I had a dream about you last night and I woke up in tears. I don’t know why this still hurts.
I thought moving to another state would help me get over you, but in more ways than one it’s making you harder to forget.
I wish I was strong enough to delete you off my feed, but a part of me just can’t seem to let you go and it is torture.
There are so many things I wish I could say, and I scold myself for I miss you being at the top of the list.
I’m not sure what hurts more, knowing I’ll never see you again or the fact I fooled myself into thinking that bullshit we had was actually going somewhere. I kept telling myself to be patient and that maybe you were just confused, but a part of me knew that this was coming. I made excuses when you pulled back, but the reality was you were caught up on someone else when I was caught up on you.
When we first met, the one thing I asked for was honesty. I wanted to protect my own heart, because I knew what I was like. You said that you couldn’t start a relationship before you went away, and that you weren’t ready, so imagine, just for a second, how I felt the day I saw you with her. You said it was over when it was just beginning, you never gave me the closure or ending I needed, so I was still holding onto the idea that you were going to come back. You said you weren’t the one to play games, and in the end you did just that.
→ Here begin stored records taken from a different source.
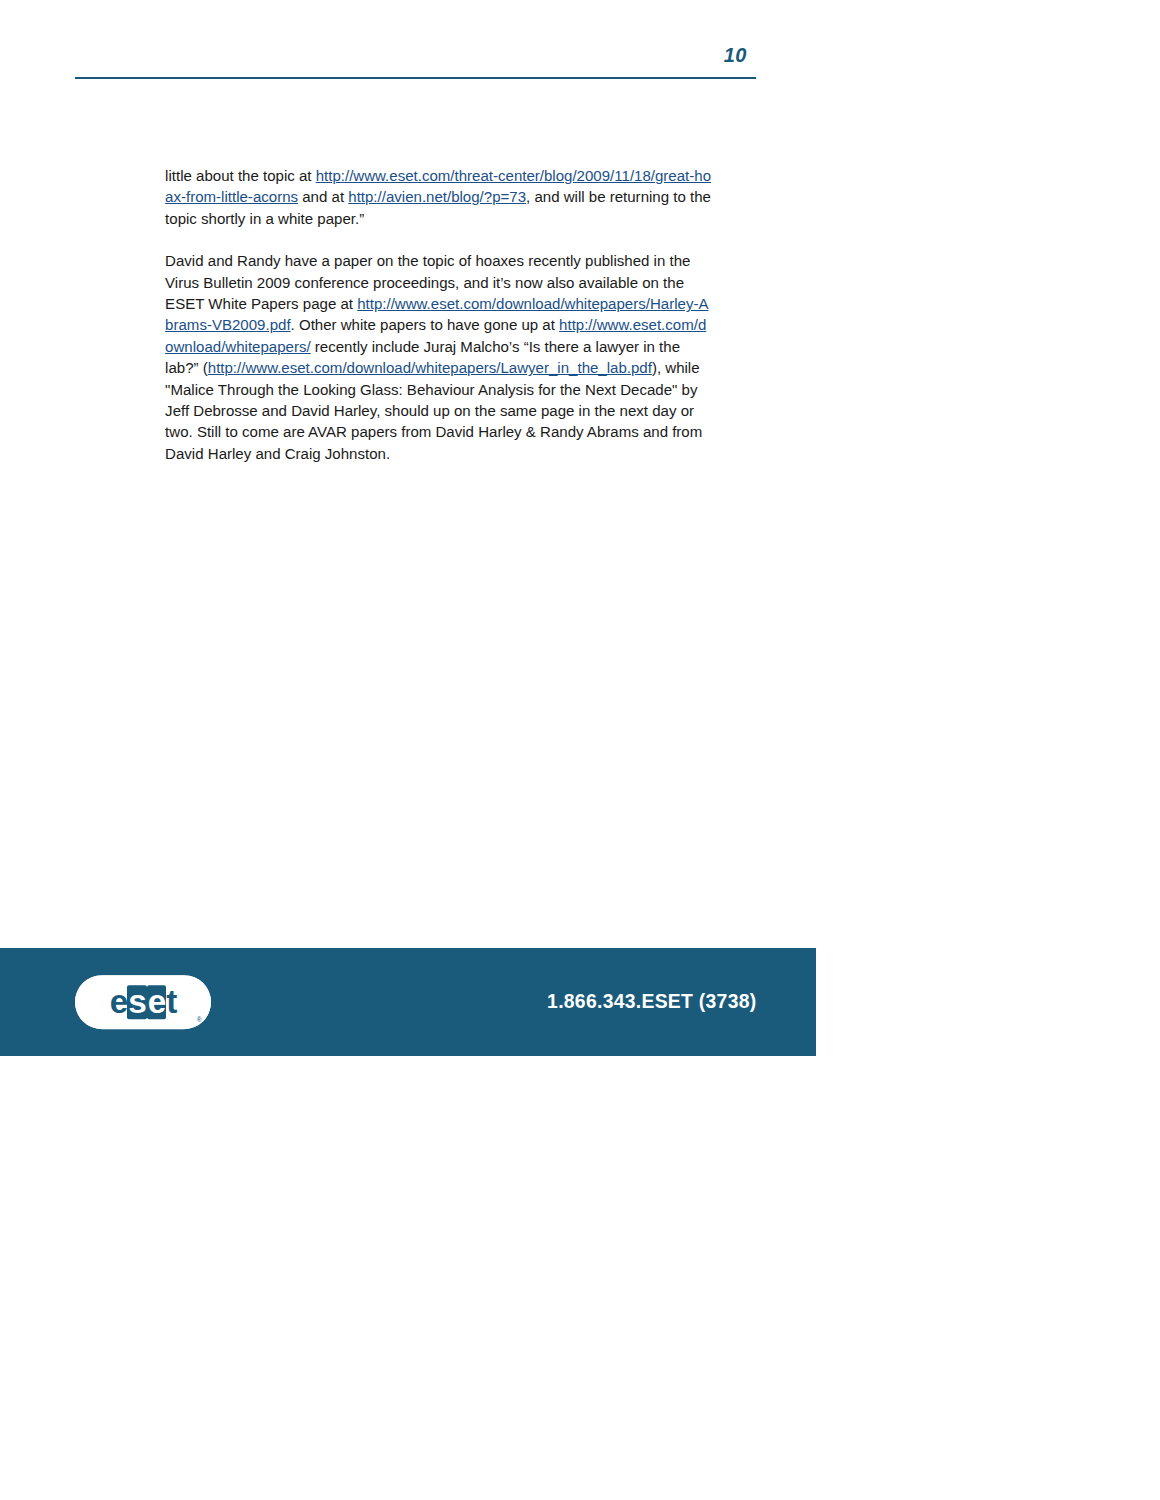10
little about the topic at http://www.eset.com/threat-center/blog/2009/11/18/great-hoax-from-little-acorns and at http://avien.net/blog/?p=73, and will be returning to the topic shortly in a white paper.”
David and Randy have a paper on the topic of hoaxes recently published in the Virus Bulletin 2009 conference proceedings, and it’s now also available on the ESET White Papers page at http://www.eset.com/download/whitepapers/Harley-Abrams-VB2009.pdf. Other white papers to have gone up at http://www.eset.com/download/whitepapers/ recently include Juraj Malcho’s “Is there a lawyer in the lab?” (http://www.eset.com/download/whitepapers/Lawyer_in_the_lab.pdf), while "Malice Through the Looking Glass: Behaviour Analysis for the Next Decade" by Jeff Debrosse and David Harley, should up on the same page in the next day or two. Still to come are AVAR papers from David Harley & Randy Abrams and from David Harley and Craig Johnston.
eset
®
1.866.343.ESET (3738)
You ghosted me, and I blamed myself. I don’t believe anything you said to me anymore. You told me all the things I wanted to hear and for what, to sleep with me? To add me to your list or to shred my self-esteem into thinking I was never good enough? I thought that after three months I deserved more than to find out on Instagram that things were dead between us. No matter how many dates we went on, I deserved the truth.
I hate that no matter how hard I tried to protect myself from you, you still got through to me. You lead me on, and that makes me so fucking angry. You were supposed to be different, a step in the right direction. You were the relationship guy; you were supposed to know what you wanted. At first I was reluctant to put a label on you, but you were so sweet and funny and so damn charming that I found myself pushing you into a corner of assumptions. I was scared to like you, and just when I thought I knew your next move, you would surprise me. I wasn’t strong enough to pull away when I knew I should have. I was getting pushed around by you, and I couldn’t control how I would submit when you would eventually text me back. I wanted to be mad (I still do), but there’s something about you that I crave. Maybe it is just because I can’t have you that I still feel this primal need for you.
If you would have told me from the beginning, I would have stopped and moved on. I wanted to hear it out of your own mouth that you didn’t want me anymore. I can’t read between the lines.
I’ve replayed everything in my head trying to figure out where I went wrong. I keep thinking maybe you didn’t feel the same thing I did that night on the beach. Maybe you used me to fill that void or to rid the heartbreak you were feeling for somebody else. Maybe you only slept with me to push away your hurt, the way I did with other guys over you. I wish I could get you out of my head. I wish I could erase your touch or the way you made me feel. Your smile and the way you moaned my damn name. That hunger in your eyes as you were about to kiss me. Your coarse voice and the feeling that I just couldn’t get enough.
I can’t help how quickly I felt things. I just couldn’t get it in my head that you weren’t ready. You came into my life when I needed someone the most, and the hardest pill to swallow is knowing I wasn’t enough.
A month later, when you messaged me, all I wanted to do was scream. Why did you have to ask how I was? I was doing so much better. I stopped crying. I stopped feeling sick every time you posted about how much you adored her. When I replied like I didn’t care, my heart was racing a thousand miles a minute. When your name popped up, my stomach dropped.
What’s worse is that after how much I’ve hurt, I still want you, and it’s going to take a long time for that feeling to go away. You still have an effect on me that I can’t seem to erase, and I can’t tell you how much I hate that because I don’t want to feel like this anymore. You hurt me and I want to move on. As much as I wanted to see where things went, we just weren’t meant to be, and now that I’ve come to terms with that I’ve realized that it’s okay.
I’m angry and hurt, but not heartbroken. I didn’t love you, but when I looked at you I knew someday that I could, a feeling I’ve never felt before.
I’m not just saying this for me but for every girl that can resonate with my hurt, for every woman that sits and wonders where they fucked up, and for every person that blames themselves when it wasn’t their fault.
Thank you for making me smile during the hardest time of my life. You were a sweet notch on my belt and a memory I will never forget.